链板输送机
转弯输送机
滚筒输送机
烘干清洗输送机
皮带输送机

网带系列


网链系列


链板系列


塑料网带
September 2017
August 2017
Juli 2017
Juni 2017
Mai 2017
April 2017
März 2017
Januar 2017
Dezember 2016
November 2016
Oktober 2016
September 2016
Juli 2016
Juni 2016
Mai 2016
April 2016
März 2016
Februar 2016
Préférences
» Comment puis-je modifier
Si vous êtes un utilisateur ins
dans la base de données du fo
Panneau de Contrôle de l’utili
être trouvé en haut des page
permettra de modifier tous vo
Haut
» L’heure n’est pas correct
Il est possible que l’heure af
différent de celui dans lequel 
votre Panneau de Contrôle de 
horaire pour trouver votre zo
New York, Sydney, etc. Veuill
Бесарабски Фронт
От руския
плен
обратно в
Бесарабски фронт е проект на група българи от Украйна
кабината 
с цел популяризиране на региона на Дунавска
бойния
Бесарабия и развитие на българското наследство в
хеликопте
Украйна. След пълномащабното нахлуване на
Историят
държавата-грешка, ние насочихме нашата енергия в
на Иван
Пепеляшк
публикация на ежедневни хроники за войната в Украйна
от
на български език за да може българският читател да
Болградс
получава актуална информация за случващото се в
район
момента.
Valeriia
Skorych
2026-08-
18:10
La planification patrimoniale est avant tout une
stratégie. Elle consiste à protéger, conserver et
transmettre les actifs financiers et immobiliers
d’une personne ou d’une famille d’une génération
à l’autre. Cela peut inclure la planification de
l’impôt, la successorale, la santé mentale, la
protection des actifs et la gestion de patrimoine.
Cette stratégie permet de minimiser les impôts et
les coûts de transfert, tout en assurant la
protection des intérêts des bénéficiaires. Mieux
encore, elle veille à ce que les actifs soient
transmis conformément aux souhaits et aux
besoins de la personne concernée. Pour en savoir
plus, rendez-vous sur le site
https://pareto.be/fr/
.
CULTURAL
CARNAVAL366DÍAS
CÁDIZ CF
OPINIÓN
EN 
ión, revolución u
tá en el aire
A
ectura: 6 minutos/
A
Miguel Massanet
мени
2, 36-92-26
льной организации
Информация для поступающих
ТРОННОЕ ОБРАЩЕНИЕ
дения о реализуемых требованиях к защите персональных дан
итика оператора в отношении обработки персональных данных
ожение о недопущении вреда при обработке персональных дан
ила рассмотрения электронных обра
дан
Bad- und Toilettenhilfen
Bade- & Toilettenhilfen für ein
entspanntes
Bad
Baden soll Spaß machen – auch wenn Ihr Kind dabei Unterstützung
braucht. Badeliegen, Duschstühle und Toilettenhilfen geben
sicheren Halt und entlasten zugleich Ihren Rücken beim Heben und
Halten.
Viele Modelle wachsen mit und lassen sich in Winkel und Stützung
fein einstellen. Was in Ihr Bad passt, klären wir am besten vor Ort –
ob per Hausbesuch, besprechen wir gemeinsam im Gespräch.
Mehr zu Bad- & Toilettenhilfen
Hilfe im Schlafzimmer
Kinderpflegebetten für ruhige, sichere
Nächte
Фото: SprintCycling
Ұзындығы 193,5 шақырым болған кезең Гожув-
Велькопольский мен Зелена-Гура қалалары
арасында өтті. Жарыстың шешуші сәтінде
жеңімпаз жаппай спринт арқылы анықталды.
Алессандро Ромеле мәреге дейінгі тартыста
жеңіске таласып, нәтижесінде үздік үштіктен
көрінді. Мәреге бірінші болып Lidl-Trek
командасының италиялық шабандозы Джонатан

Problem to work on » Where a line in the records above contains "heure", include it in the count, and give only that number.

Expected answer » 2